Passage to read Block Start

Children in Worship: an Invitation for the Summer

Dear Redeemer Family,

It’s almost that time of year again! We have learned from older and more established ministries that the summer months provide two unique opportunities for our parish. The first is to allow our hard-working Redeemer Kids volunteers a much-needed chance to slow down. The other is the chance to embrace more participation from children during the worship service for the summer season for the sake of both our children themselves and the adults around them! As our parish moves into the season of Ordinary Time and we find ways to practice our faith in, well, ordinary ways, this is a wonderful time to shift the way we teach our children as well.

When will this take place?

Redeemer Kids will only offer a Three’s Room, Pre-K Room, and the full nursery for both services starting Sunday, June 2nd through July 28th. In August, our full children’s spiritual formation classes will be offered again; we will spend three weeks getting back into the regular rhythms of meeting before we fully relaunch our curriculum in the Fall with the rest of the parish.

What does this mean for our kids?

Passage to read Block End
Listed records Block Start

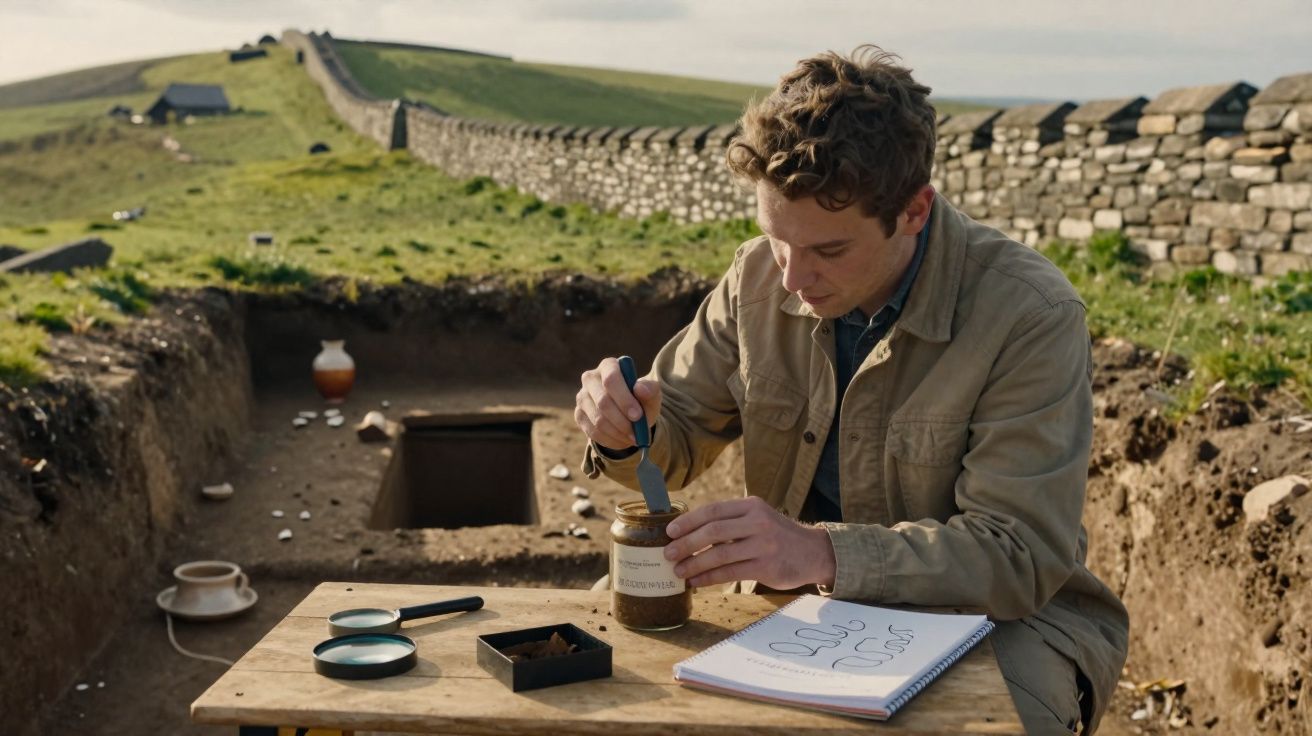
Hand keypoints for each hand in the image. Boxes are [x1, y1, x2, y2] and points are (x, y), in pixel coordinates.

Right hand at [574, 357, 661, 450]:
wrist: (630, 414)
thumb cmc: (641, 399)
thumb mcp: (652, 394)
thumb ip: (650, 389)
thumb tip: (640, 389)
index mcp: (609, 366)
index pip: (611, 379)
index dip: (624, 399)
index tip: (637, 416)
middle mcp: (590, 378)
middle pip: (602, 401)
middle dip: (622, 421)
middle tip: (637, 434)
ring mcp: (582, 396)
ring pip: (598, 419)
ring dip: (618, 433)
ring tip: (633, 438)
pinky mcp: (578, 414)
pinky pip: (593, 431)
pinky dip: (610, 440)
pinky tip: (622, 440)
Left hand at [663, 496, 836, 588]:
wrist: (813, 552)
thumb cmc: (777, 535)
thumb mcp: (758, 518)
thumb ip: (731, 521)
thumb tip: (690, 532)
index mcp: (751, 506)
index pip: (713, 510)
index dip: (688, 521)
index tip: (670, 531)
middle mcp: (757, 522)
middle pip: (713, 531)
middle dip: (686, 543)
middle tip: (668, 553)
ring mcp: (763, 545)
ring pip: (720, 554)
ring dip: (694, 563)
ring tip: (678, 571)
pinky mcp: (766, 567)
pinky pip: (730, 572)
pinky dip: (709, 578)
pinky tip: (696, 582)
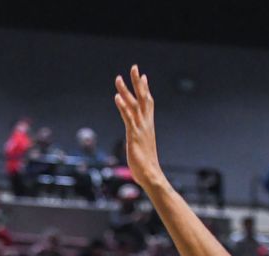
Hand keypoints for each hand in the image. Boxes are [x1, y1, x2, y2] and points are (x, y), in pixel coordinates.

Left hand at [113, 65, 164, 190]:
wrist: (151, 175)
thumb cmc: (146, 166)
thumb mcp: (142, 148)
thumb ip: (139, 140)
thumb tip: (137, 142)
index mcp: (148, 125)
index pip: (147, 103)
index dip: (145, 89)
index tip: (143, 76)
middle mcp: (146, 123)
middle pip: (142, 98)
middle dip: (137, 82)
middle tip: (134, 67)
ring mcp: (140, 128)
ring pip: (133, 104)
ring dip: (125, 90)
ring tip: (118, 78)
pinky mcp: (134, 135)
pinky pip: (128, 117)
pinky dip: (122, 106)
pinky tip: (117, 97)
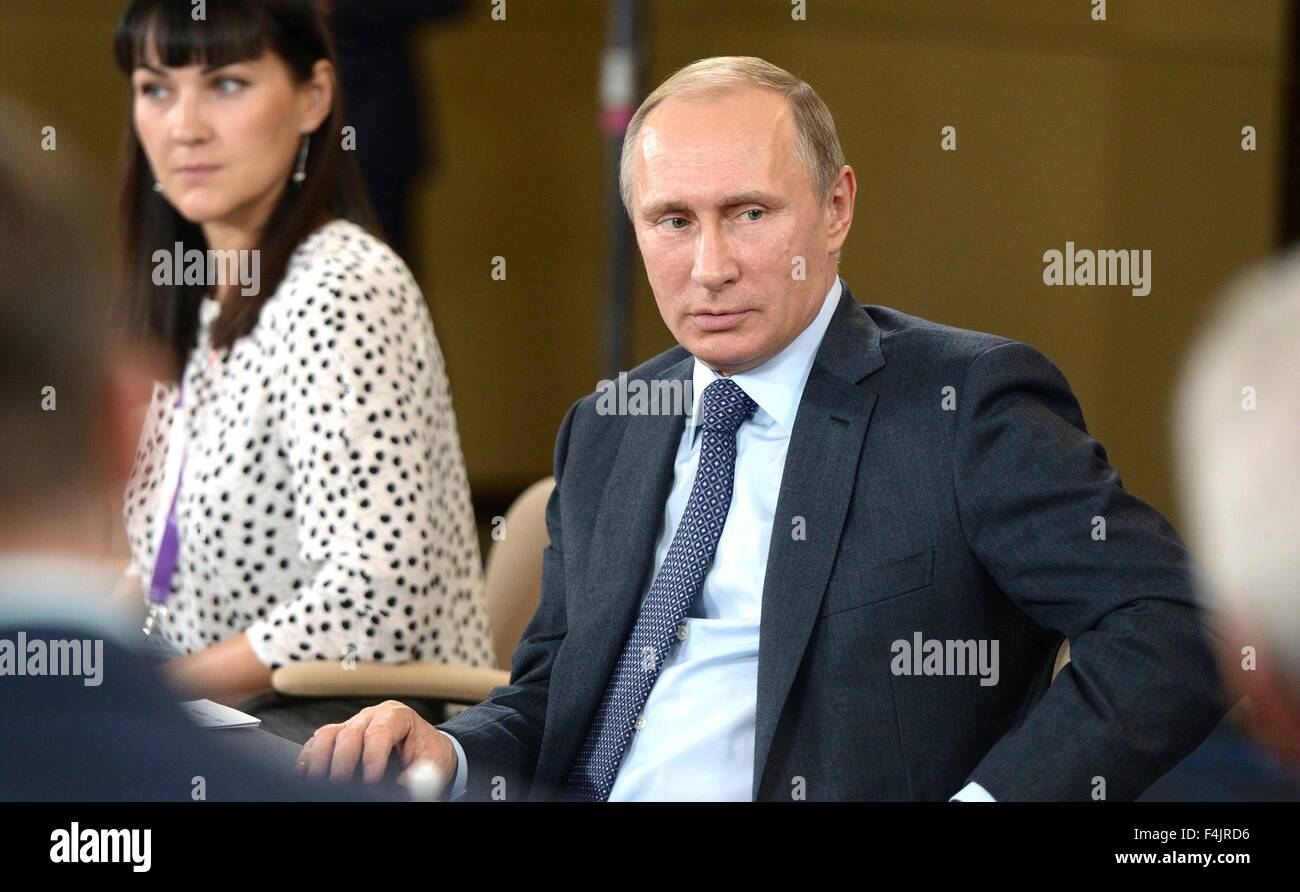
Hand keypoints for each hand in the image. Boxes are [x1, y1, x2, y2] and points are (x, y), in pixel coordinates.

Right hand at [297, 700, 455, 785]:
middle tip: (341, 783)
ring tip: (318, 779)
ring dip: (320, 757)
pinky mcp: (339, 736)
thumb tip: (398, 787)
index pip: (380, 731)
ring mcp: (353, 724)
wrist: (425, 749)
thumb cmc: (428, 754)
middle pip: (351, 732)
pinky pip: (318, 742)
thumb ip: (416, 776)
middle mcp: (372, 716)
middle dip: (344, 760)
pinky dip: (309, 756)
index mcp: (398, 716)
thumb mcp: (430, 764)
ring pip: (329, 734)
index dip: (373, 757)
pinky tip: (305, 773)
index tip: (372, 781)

Listed records Block End

Rewrite the passage of the letter on children in worship from "It’s almost that" up to and including "this take place?", putting "church" in place of "parish" each time it occurs.

It’s almost that time of year again! We have learned from older and more established ministries that the summer months provide two unique opportunities for our church. The first is to allow our hard-working Redeemer Kids volunteers a much-needed chance to slow down. The other is the chance to embrace more participation from children during the worship service for the summer season for the sake of both our children themselves and the adults around them! As our church moves into the season of Ordinary Time and we find ways to practice our faith in, well, ordinary ways, this is a wonderful time to shift the way we teach our children as well.

When will this take place?